発症は50歳代にピークがあり、男女比は1:17で、女性に多く発症します。関節リウマチの約20%に併発し、その他の膠原病にも合併することがあります。様々な自己抗体や臓器に浸潤した自己反応性リンパ球の存在により、乾燥症状だけでなく、関節痛、筋肉痛、倦怠感、皮膚症状(環状紅斑、下肢の網状皮斑、紫斑など)、慢性甲状腺炎、消化器症状など多彩な症状が現れやすい疾患です。乾燥症状に対しては対症的にドライアイ用点眼や人工唾液の噴霧、サラジェン®などの内服薬が使われますが、現在のところ乾燥症状の強い患者さんが満足できるほどの効果は得られていません。重曹によるうがい、レモン水、オリーブオイル、麦門冬湯なども使用されます。多彩な症状に対する対症療法が基本ですが、関節炎に対しては抗リウマチ薬の効果が期待できます。更年期女性に発症しやすく、症状も更年期障害に似ていることから、当院ではホルモン補充療法を試みることもあります。
リウマチ性多発筋痛症
リウマチ性多発筋痛症(PMR)は、通常50歳以上の中高年者に発症し、発症のピークは70歳~80歳です。頸部、肩、腰、大腿など体幹に近い筋肉の疼痛と朝のこわばりを主症状とする原因不明の炎症性疾患です。

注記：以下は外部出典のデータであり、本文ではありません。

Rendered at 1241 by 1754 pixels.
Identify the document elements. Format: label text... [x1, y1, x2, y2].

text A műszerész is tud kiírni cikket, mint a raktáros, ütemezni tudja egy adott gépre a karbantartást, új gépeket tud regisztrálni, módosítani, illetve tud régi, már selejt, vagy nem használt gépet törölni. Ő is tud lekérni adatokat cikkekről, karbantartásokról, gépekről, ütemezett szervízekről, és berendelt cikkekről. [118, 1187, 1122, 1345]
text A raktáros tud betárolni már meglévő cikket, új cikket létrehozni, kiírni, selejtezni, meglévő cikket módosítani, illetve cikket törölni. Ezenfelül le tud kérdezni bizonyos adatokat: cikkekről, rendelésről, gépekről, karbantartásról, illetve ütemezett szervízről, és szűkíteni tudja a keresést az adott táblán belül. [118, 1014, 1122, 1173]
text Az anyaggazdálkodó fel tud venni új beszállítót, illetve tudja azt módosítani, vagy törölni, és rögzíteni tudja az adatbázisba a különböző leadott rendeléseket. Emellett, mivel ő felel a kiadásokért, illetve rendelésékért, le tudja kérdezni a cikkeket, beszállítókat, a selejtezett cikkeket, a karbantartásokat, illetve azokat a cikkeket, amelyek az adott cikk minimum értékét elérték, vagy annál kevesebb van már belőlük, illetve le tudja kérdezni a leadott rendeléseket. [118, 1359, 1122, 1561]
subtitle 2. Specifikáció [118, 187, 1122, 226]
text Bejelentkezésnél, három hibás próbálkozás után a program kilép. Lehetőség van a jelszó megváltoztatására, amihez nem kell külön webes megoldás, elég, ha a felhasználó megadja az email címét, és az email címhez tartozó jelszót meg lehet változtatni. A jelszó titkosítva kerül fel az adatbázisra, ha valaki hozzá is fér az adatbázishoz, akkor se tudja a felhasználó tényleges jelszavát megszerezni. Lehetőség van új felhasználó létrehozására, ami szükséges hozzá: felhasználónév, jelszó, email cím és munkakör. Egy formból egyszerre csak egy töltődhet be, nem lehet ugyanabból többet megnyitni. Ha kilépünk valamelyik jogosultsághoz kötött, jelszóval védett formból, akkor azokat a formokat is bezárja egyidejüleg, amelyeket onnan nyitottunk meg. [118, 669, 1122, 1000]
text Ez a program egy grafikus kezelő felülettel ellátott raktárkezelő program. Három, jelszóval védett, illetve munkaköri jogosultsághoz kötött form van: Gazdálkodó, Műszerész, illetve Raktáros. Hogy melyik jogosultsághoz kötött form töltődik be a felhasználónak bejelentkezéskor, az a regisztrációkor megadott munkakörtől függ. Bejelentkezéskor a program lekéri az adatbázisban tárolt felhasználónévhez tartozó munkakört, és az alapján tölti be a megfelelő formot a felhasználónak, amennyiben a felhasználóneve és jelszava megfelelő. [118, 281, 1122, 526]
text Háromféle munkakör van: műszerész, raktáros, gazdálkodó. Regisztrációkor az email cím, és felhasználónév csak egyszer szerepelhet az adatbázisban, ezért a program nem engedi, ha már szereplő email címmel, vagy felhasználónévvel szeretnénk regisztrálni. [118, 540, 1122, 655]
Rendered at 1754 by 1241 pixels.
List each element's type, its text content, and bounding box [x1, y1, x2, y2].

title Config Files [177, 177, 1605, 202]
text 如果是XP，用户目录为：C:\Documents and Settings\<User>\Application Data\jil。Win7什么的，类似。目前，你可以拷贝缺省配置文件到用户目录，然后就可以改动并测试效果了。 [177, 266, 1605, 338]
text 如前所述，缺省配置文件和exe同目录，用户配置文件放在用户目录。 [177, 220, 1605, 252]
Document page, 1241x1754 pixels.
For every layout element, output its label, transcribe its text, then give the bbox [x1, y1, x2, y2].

筋肉痛がありますが筋肉の障害はなく、血液検査上、クレアチンキナーゼ(CK)、アルドラーゼなどの筋原性酵素の上昇は見られません。末梢血で炎症性サイトカインのIL-6が上昇することが指摘されており、それがこの病気の重要な病態と考えられています。したがって、赤沈値の亢進、CRPなどの炎症反応の上昇が顕著です。抗核抗体やリウマトイド因子(RF)のような自己抗体は原則出現しません。治療は、プレドニゾロン換算10~20㎎/日のステロイドが著効します。ステロイドの減量に伴い症状の再燃を認める場合は、関節リウマチの治療に準じてメトトレキサートを使用することがあります。また、抗IL-6受容体抗体製剤であるトシリズマブの有効性の報告が相次いでおり、ステロイドやメトトレキサートの次の選択肢として有力です。